By J.D. Moor

Susan Anderson founded the ArtReach Foundation in 1999, which provides therapy to victims of violence and other trauma by involving them in the creative arts. She says her own past helped guide her in establishing the organization. The nonprofit has worked with more than 400,000 trauma victims around the world.

During the Korean War, Susan Anderson’s dad witnessed horrors.

Orphanages were bombed near his medical unit, she said, and he had to help with the rescue and recovery of the children’s bodies.

He came home a changed man.

“He was filled with a lot of hate and a lot of guilt,” Anderson said.

She now realizes how her family’s ordeal with her father and his problems shaped her calling to create the ArtReach Foundation.

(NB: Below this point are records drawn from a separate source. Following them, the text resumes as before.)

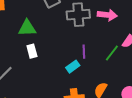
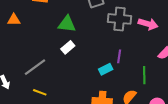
white rectangle: (32, 51) -> (68, 47), turned 56
green line: (112, 53) -> (144, 75), moved, turned -48

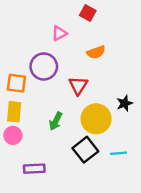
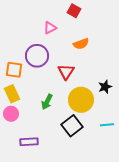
yellow rectangle: (14, 112) -> (12, 94), turned -30
cyan line: (119, 153) -> (107, 125), moved

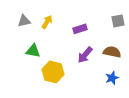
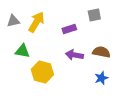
gray square: (118, 21) -> (94, 15), moved
yellow arrow: (47, 22) -> (36, 22), size x1.5
purple arrow: (85, 55) -> (74, 55), turned 60

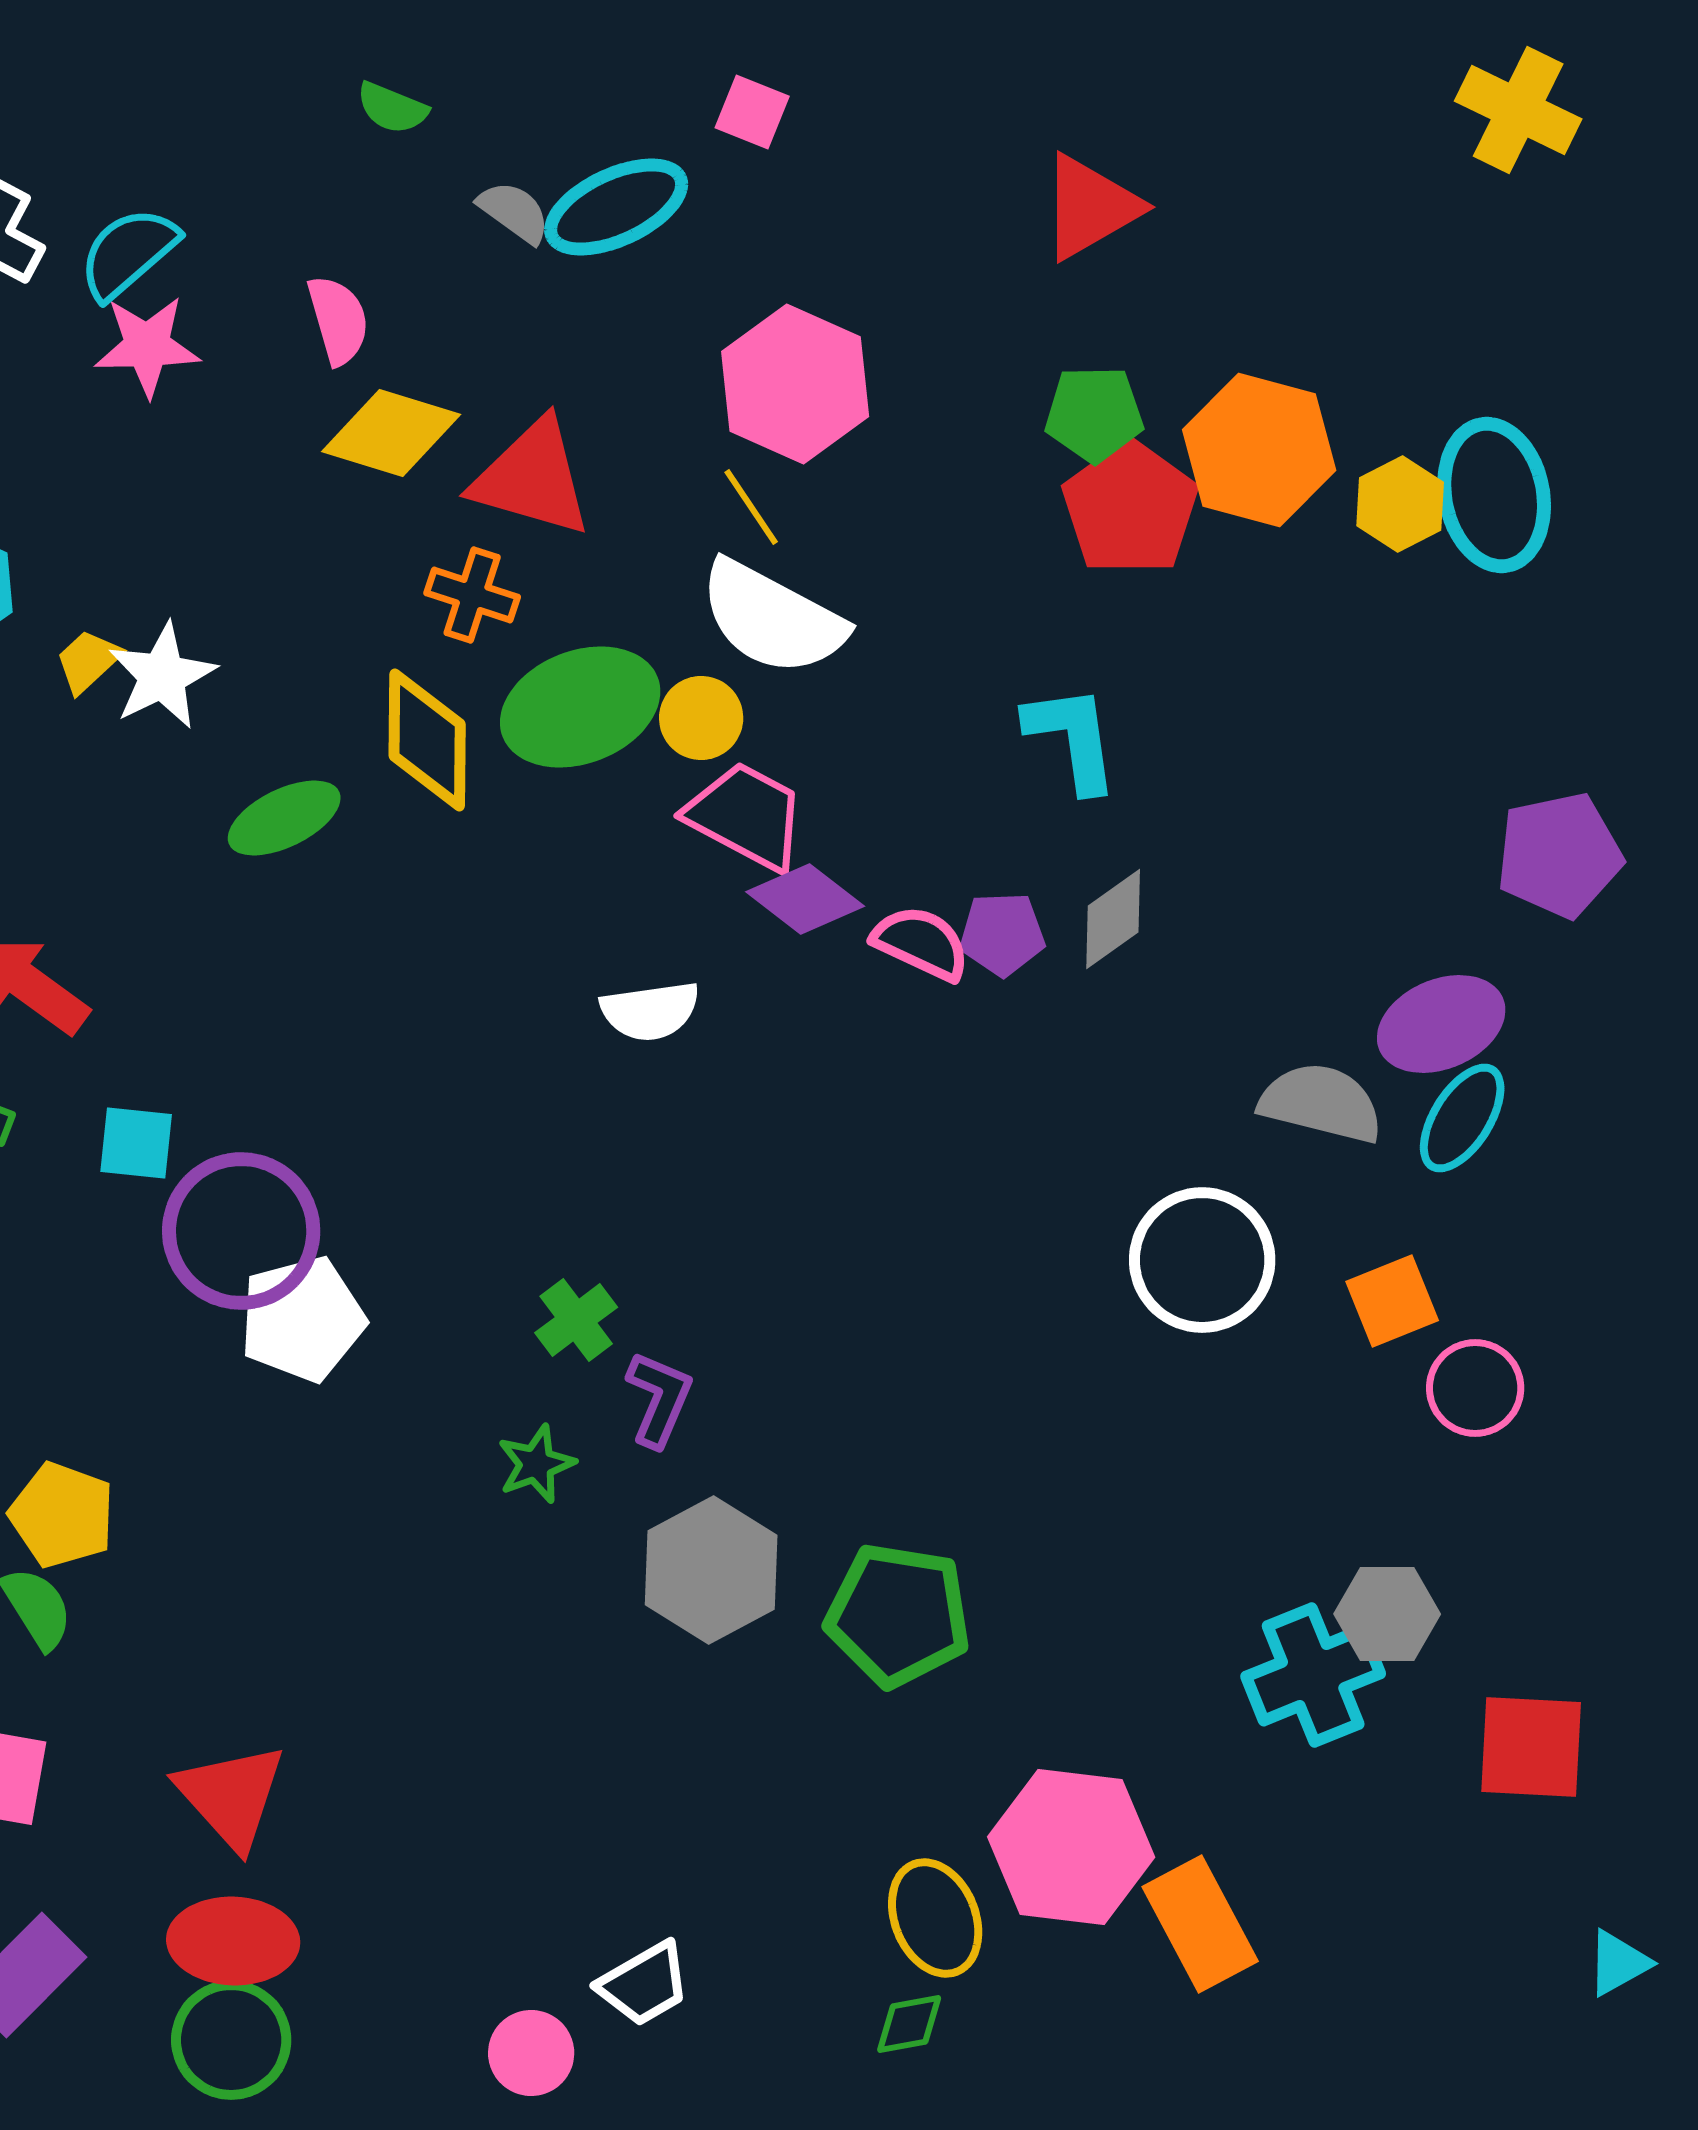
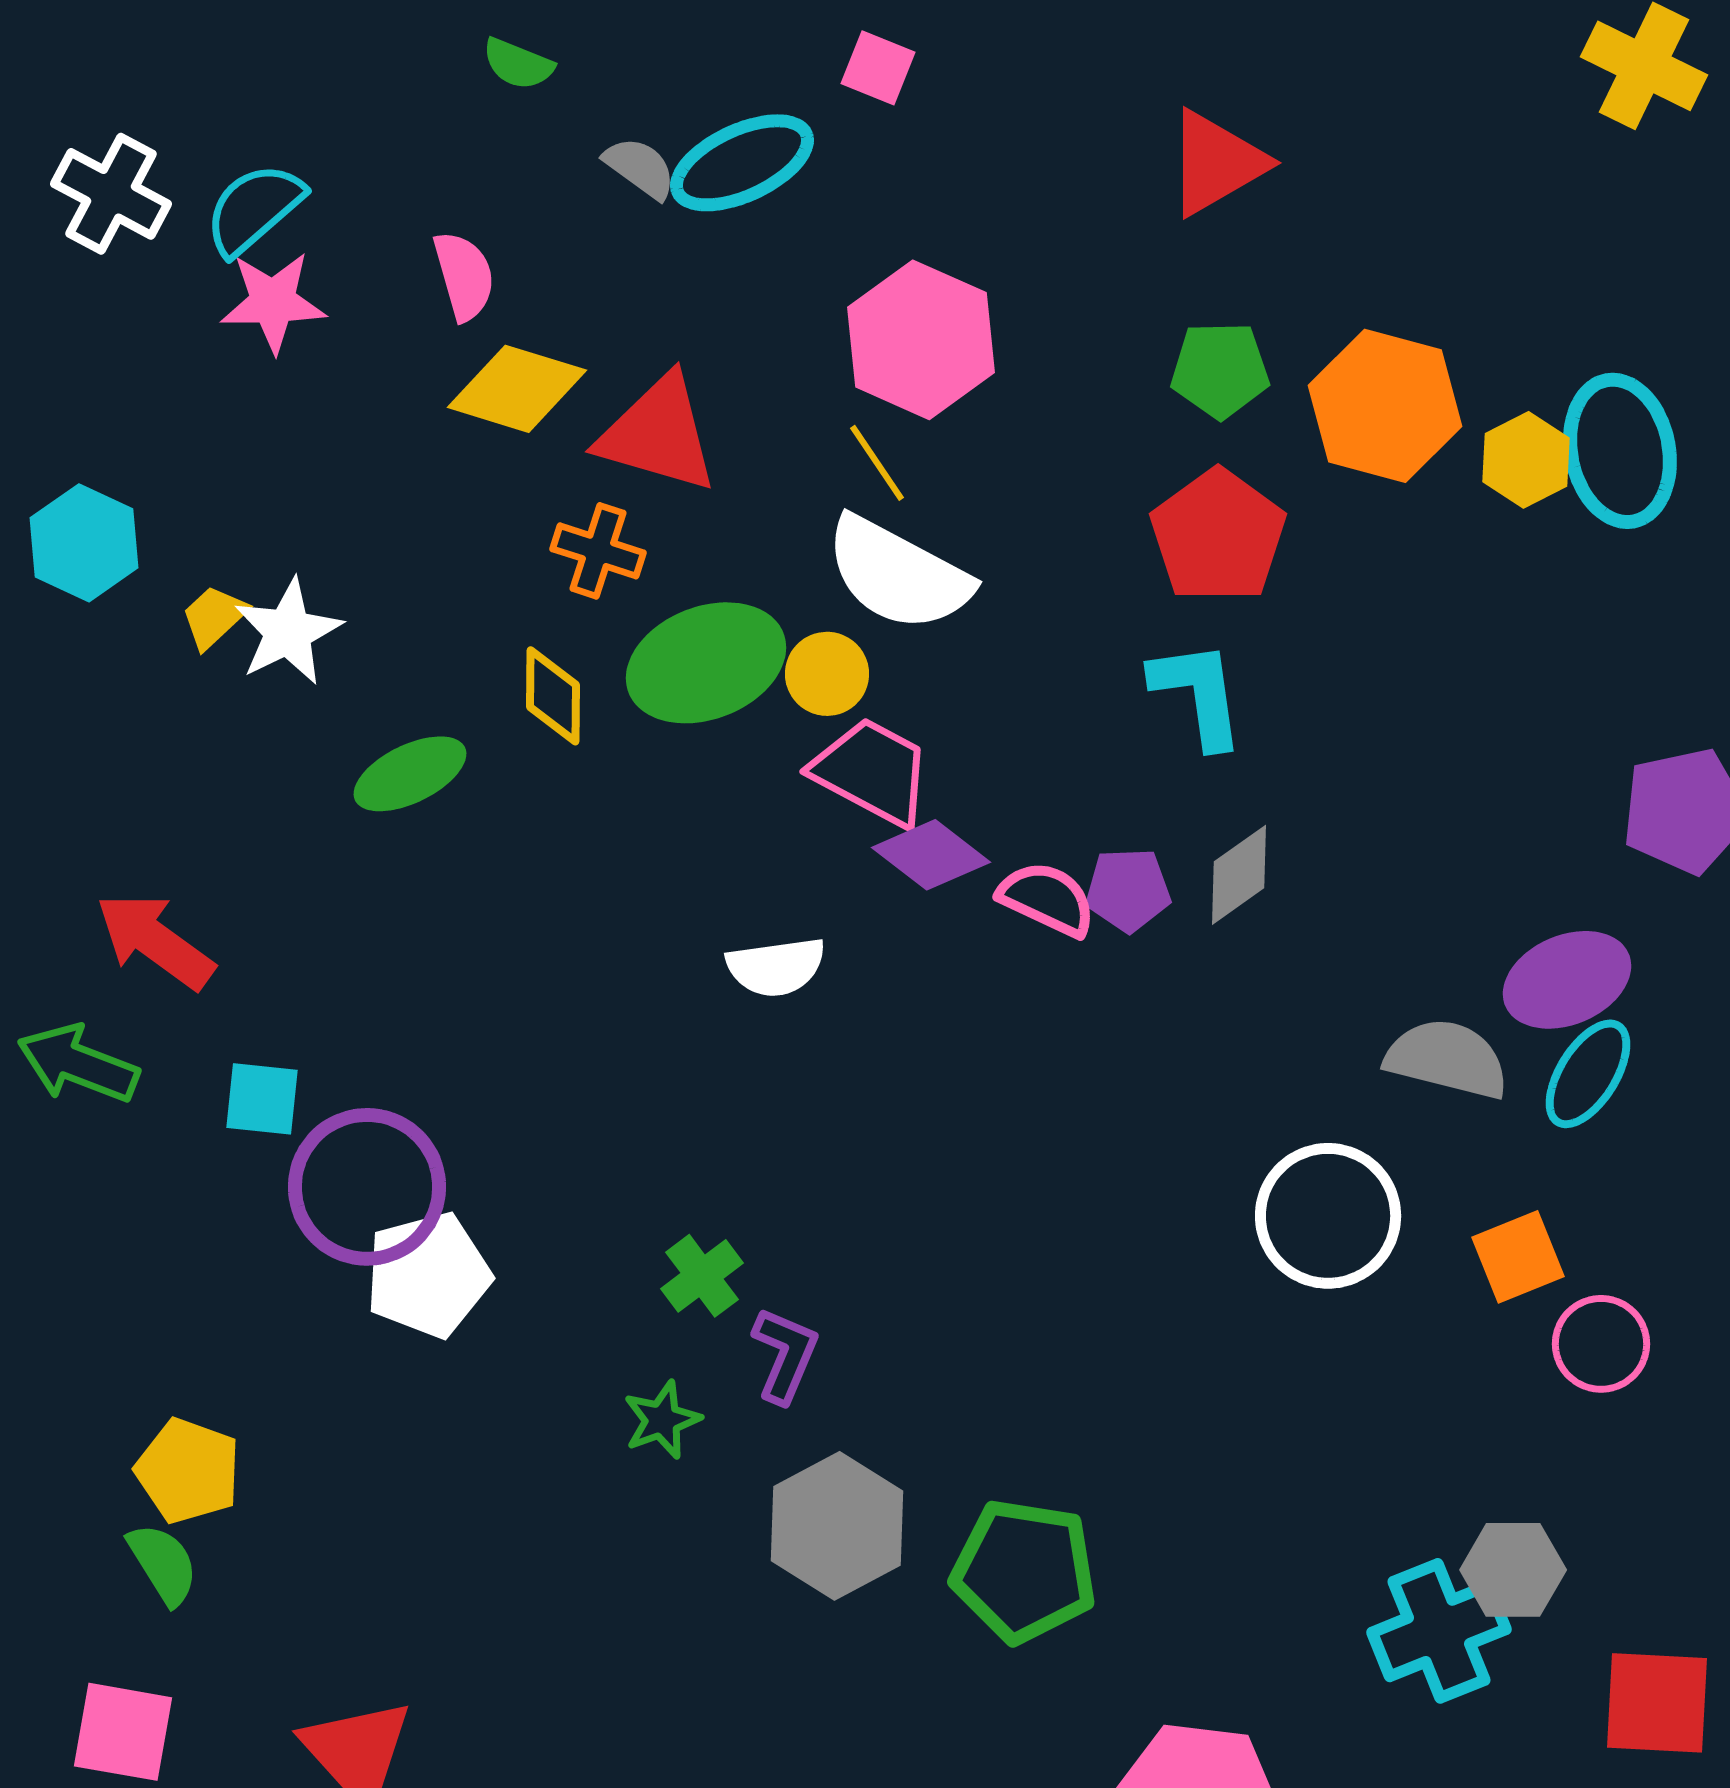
red pentagon: (1130, 508) -> (1218, 536), moved
yellow diamond: (427, 740) -> (553, 696), size x0.7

ArtReach, which Anderson founded in 1999, provides therapy to victims of violence and other trauma by getting them involved in the creative arts.

The group’s website says it “uses the imagination, group process, art, drama, music, dance and movement, creative writing and meditation/visualization to create an integrated approach to promote healing, optimum development and socialization.”

The nonprofit has worked with more than 400,000 trauma victims around the world — people who, left untreated, could resort to harming themselves or others, Anderson said.

Led by trained clinicians, members gather in “safe places” to support each other and to heal while collaborating in creative arts.

Anderson, who lives in Buckhead, followed a circuitous path before creating ArtReach in 1999 and becoming its CEO.

Rewind to the late 1970s: Anderson coped with divorce by enrolling in the Atlanta College of Art. A course in art therapy showed her how making and using an image can release feelings suppressed by emotional and physical trauma.

“That’s when I knew I had intuitively sought a form of self-help,” she said.

Anderson became an agent for struggling and starving artists, learning even more about their pain and appreciating how it fed their creativity.

ArtReach was born when Anderson felt compelled to help victims of the war in Bosnia. Soon, it expanded to Jordan, Lebanon and then, after Hurricane Katrina, to the United States.

“But I always kept a comfortable distance from my own childhood trauma until a retired major general told me the VA [Veterans Administration] would have its hands full with war veterans from Iraq and Afghanistan,” she said.

In 2009, ArtReach’s Project America began to address post-traumatic stress disorder in returning servicemen and servicewomen, and in military families.

“Finally getting in touch with my own personal story gave me an authentic connection to the work,” Anderson said.

BriGette McCoy is a single mom of two daughters who served in the U.S. Army from 1987 through 1991.

While based in Germany, she was raped off-post, she said. She later suffered brain and back injuries in a fall while on patrol. The VA told her she was fine after her discharge, she said, though she didn’t feel fine.

“I experienced anger and depression. I had risky eating and drinking habits,” she said.

It wasn’t until after she joined ArtReach that she was able to address her trauma. McCoy was buoyed by her very first session, in the spring of 2012.

“We drew, we painted, we wrote a play. It was very profound,” she beamed. Nowadays, if she feels triggered, she goes back to that time and remembers the freedom she felt with the others in her group. “I find my center again and I paint on my own now. I do still struggle with anxiety and eating, but I am more confident in my life,” she said.

McCoy is training to facilitate future ArtReach sessions. For her, it’s a way of giving back and paying forward. “ArtReach is like family. I just feel better there,” she said.

Karen McCarty is a Buckhead-based family therapist and ArtReach trainer who first worked with McCoy. “She is a force who has survived challenges I can only imagine,” McCarty said. “She, like the other vets, helps us learn where we need to change our training. She teaches us how to do a better job.”

Susan Anderson’s hope is for brain research to actually prove how a model like ArtReach can make a difference.

“Just imagine how much more the arts would be embraced in treatment,” she said. “I know that art changes lives.”